Wenigstens auf den ersten Blick unsichtbar scheint das Leid, das auf einer Gesellschaft lastet, in der Menschen zusammen leben müssen, die einander einst als von Unrecht Betroffene und als dafür Verantwortliche gegenüber standen. Dennoch bleibt es vielfach in eminenter Weise präsent und wirksam. Hierbei geht es nicht nur um die Folgen persönlich verantworteter Schuld im geläufigen Sinn des Wortes. Am Phänomen der Verstrickung wird vielmehr deutlich, wie sehr etlichen Handlungszusammenhängen, in denen Menschen sich vorfanden, tragische Züge zukommen. Der Versuch, im eigenen Handlungsrahmen Unrecht und Leid wenigstens zu mindern, konnte darauf hinauslaufen, auf andere Weise dem Unrecht aufzuhelfen, seine Wirksamkeit noch zu steigern. Erfahrungen von Ausweglosigkeit und Ohnmacht

prägen die Erinnerung unzähliger Menschen, zugleich damit ihr Lebensgefühl in der Gegenwart4.

Viele erinnern sich daran, gerade in moralischer Hinsicht nur allzu oft nicht als Subjekt eigener Entscheidungen respektiert, sondern auf subtile oder auf brachiale Weise fremdbestimmt worden zu sein. Diese Erinnerung an eine spezifische Form der Demütigung, die den Kern der eigenen Persönlichkeit antastete und der man weitgehend wehrlos gegenüber stand, wirkt wie ein Gift, das in der Seele nur sehr langsam abgebaut werden kann 5. Denn es zerstört im Innersten das Empfinden, als Person einen Wert und Eigenstand zu besitzen, der für Andere nicht verfügbar ist und durch sie nicht verletzt werden darf. Angesichts solcher Erfahrungen hat der israelische Philosoph Avishai Margalit gezeigt, dass der Grundsatz, dass Menschen nicht gedemütigt werden dürfen, den Ausgangspunkt jeder Ethik darstellt, die die menschliche Würde als systematisches Zentrum ihrer Argumentation ausweist 6. Denn vor dem Hintergrund der Kontrasterfahrung, was es heißt, gedemütigt zu werden, wird die Bedeutung des Topos Menschenwürde überhaupt erst verständlich. Menschen haben ein Recht darauf, weder durch ihre Mitmenschen noch durch die Institutionen einer

Gesellschaft gedemütigt zu werden oder ihnen auf andere Weise ausgeliefert zu sein.
★ ★ ★ ★ ★
* [Arbeitsauftrag 1]
Gib bitte aus den Datensätzen den Abschnitt von der Zeile mit „Rendered at 1654 by 931 pixels.“ bis einschließlich der Zeile mit „For every layout“ wieder und ersetze dabei „bbox“ durch „bounding box“.

* [Daten zur Übung]
★ ★ ★ ★ ★
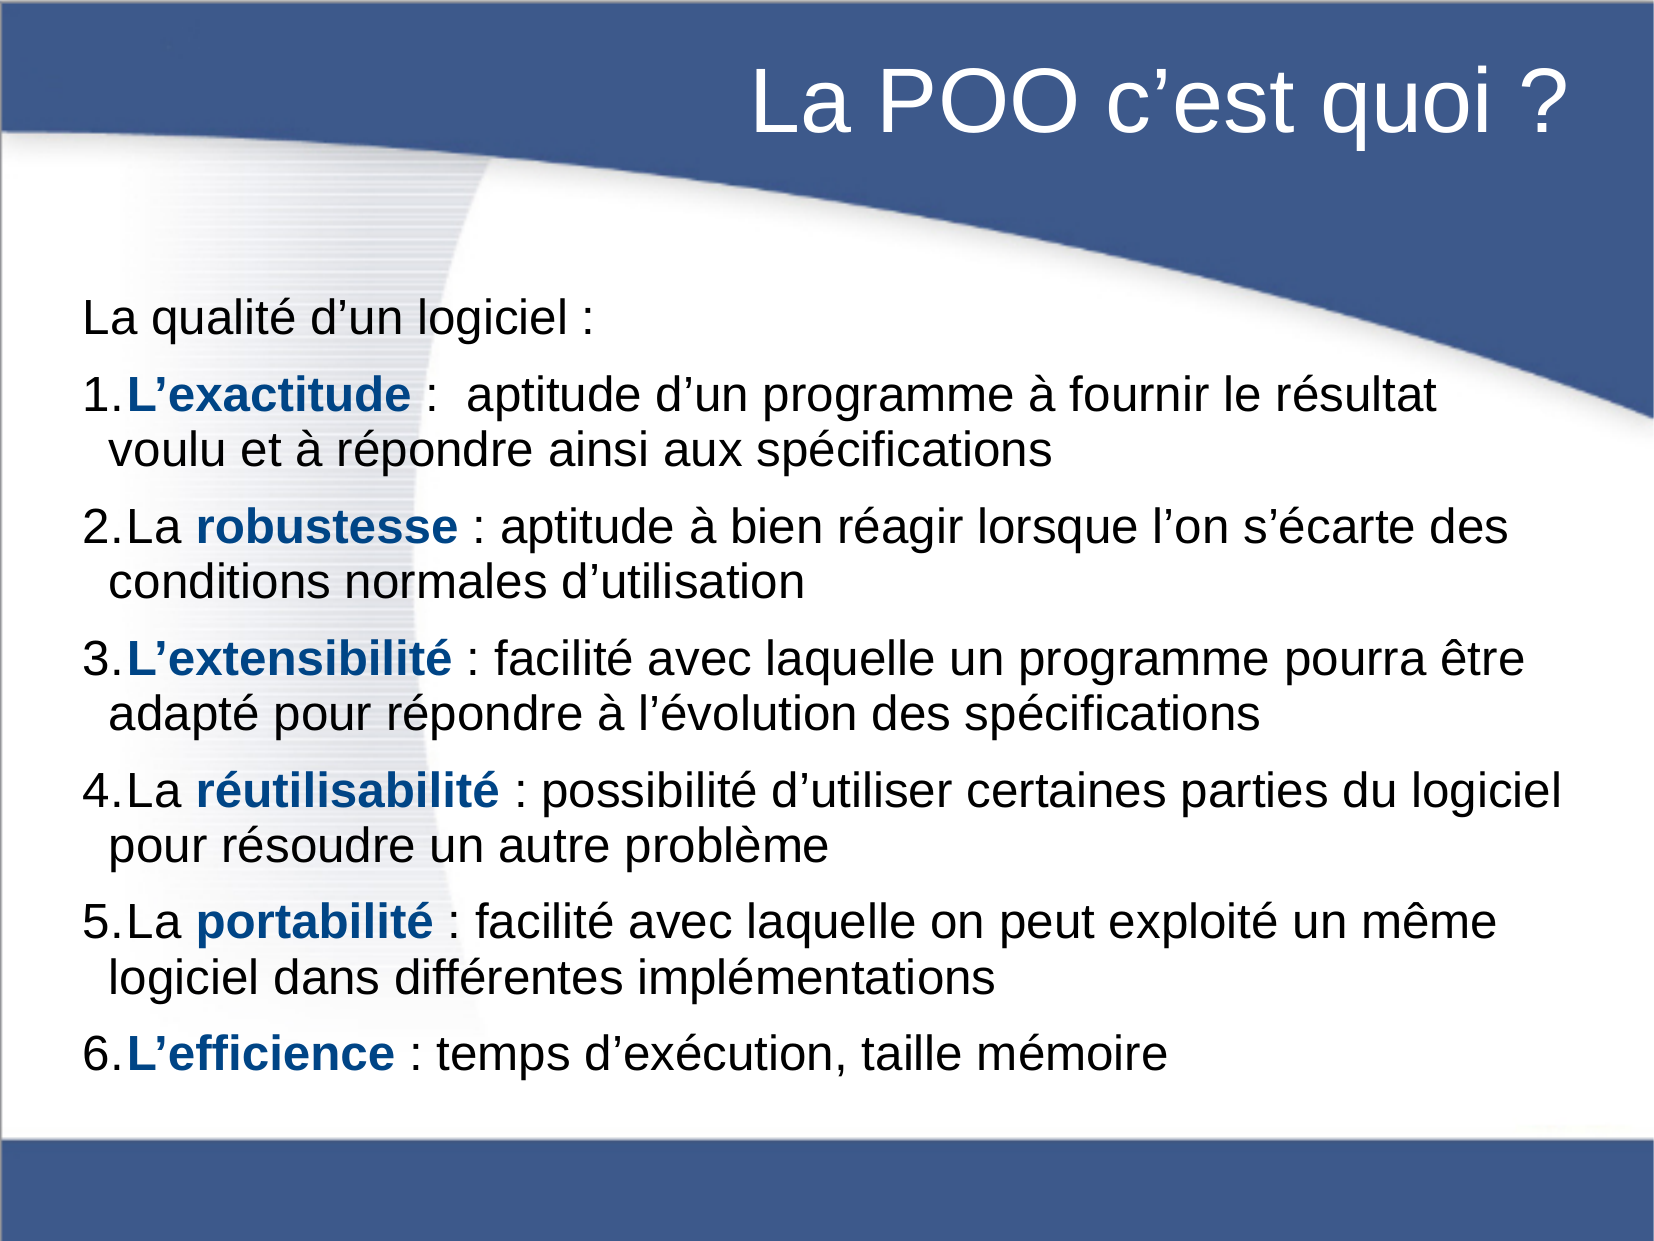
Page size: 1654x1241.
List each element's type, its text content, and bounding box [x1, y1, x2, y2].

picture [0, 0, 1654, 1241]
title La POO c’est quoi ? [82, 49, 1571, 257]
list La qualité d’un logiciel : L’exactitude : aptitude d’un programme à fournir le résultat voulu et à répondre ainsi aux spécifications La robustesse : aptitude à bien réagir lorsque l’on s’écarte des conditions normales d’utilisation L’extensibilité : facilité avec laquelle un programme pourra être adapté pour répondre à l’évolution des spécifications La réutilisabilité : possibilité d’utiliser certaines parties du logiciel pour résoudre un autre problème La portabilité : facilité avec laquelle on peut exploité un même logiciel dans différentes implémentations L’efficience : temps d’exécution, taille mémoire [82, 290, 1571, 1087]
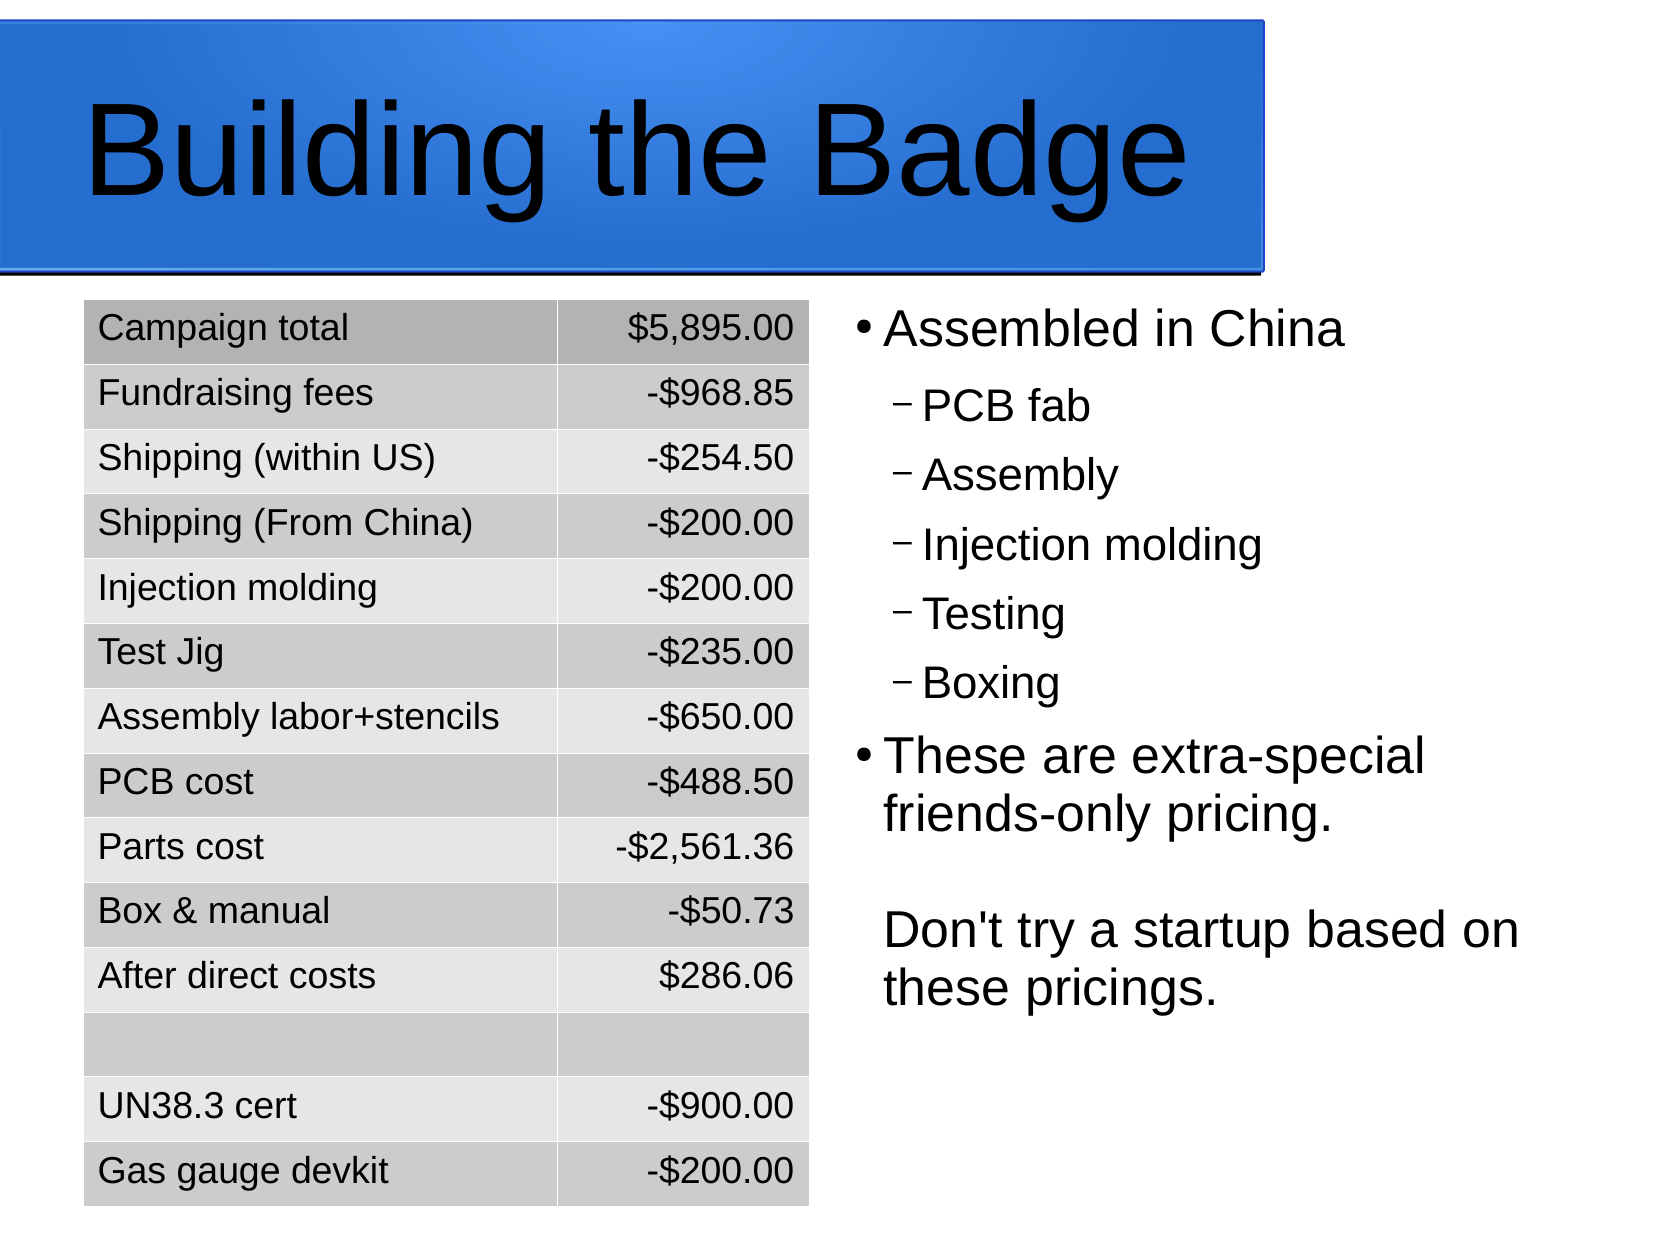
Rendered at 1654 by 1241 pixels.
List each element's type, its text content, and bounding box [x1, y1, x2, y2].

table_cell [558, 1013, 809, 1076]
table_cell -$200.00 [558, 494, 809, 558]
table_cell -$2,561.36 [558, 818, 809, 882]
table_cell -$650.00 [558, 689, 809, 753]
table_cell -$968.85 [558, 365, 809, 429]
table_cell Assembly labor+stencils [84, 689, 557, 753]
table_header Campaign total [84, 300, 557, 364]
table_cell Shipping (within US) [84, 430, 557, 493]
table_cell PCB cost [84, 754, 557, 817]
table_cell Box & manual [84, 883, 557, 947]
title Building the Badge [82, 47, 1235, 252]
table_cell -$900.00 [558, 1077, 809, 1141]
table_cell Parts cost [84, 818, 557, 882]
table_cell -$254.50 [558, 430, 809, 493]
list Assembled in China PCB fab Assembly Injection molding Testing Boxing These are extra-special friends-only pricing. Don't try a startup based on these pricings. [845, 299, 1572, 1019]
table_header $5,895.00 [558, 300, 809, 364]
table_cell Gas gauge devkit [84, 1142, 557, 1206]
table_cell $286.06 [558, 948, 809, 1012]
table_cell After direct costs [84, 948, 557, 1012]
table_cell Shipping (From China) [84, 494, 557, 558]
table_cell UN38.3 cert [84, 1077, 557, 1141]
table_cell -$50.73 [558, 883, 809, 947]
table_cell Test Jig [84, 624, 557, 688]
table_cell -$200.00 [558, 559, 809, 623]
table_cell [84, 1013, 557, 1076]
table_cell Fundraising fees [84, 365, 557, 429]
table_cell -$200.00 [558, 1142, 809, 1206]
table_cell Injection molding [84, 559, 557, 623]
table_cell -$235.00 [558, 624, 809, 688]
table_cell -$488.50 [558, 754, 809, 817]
★ ★ ★ ★ ★
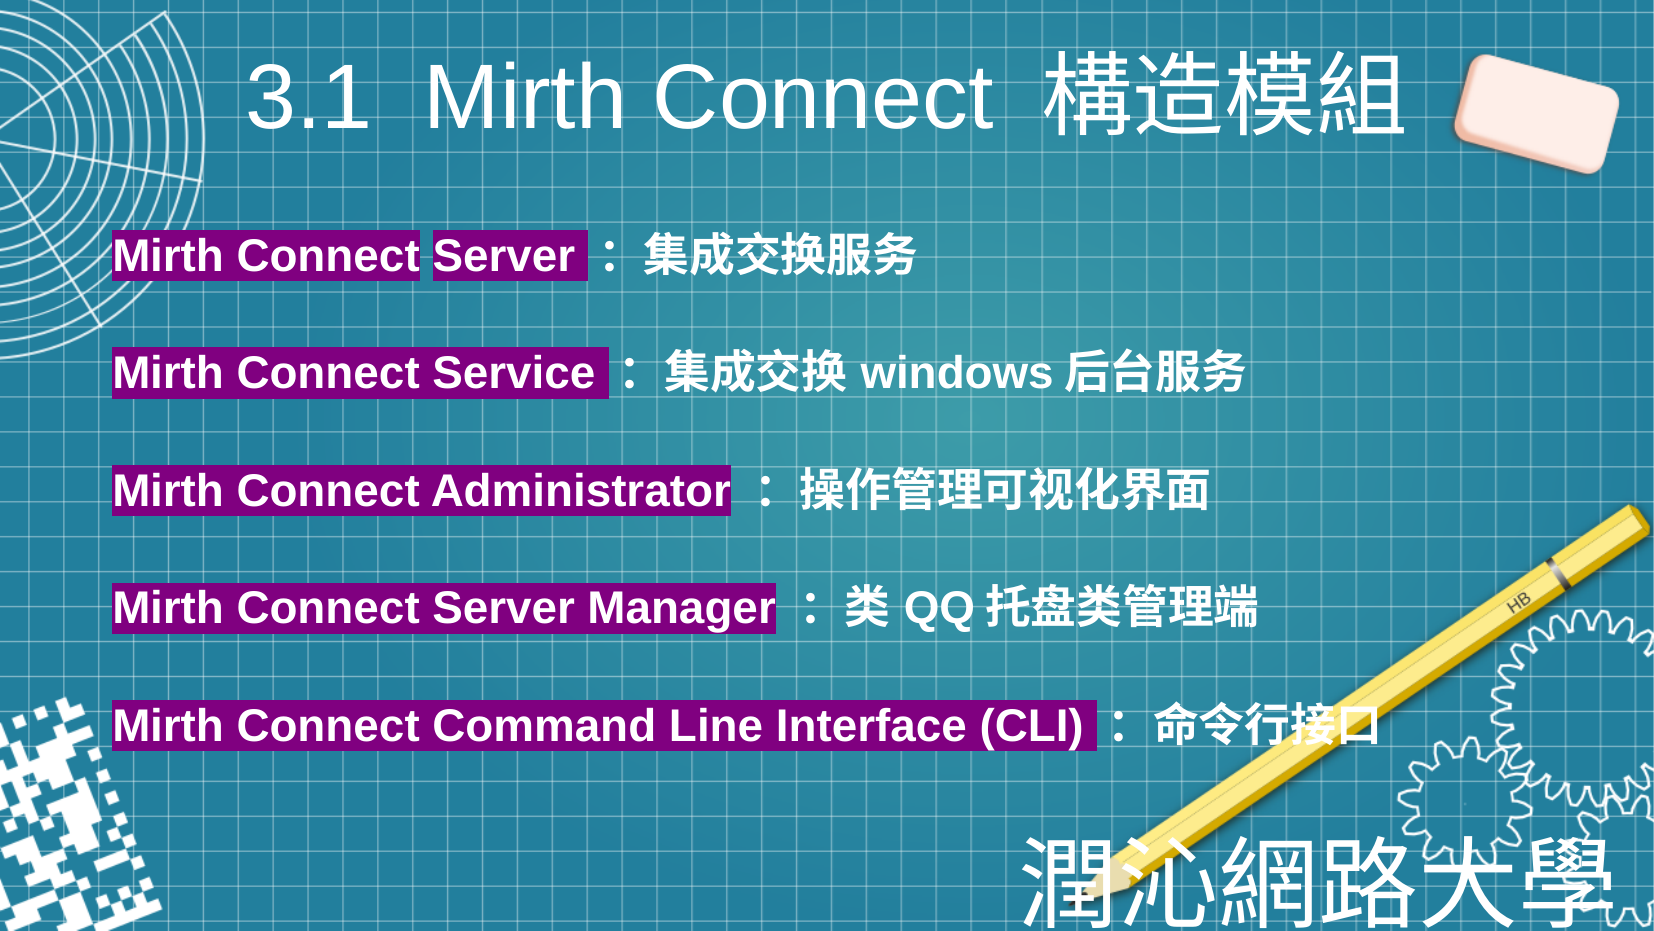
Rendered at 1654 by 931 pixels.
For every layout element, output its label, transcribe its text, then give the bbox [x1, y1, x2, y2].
★ ★ ★ ★ ★
* [Arbeitsauftrag 2]
Welcher Grundsatz bildet laut der Textstelle über Demütigung und Menschenwürde den Ausgangspunkt jeder Ethik, die die menschliche Würde zum systematischen Zentrum ihrer Argumentation macht?

* [Vollständige Antwort 1]
Rendered at 1654 by 931 pixels.
For every layout element, output its label, transcribe its text, then give the bounding box [x1, y1, x2, y2].

* [Vollständige Antwort 2]
Der Grundsatz, dass Menschen nicht gedemütigt werden dürfen.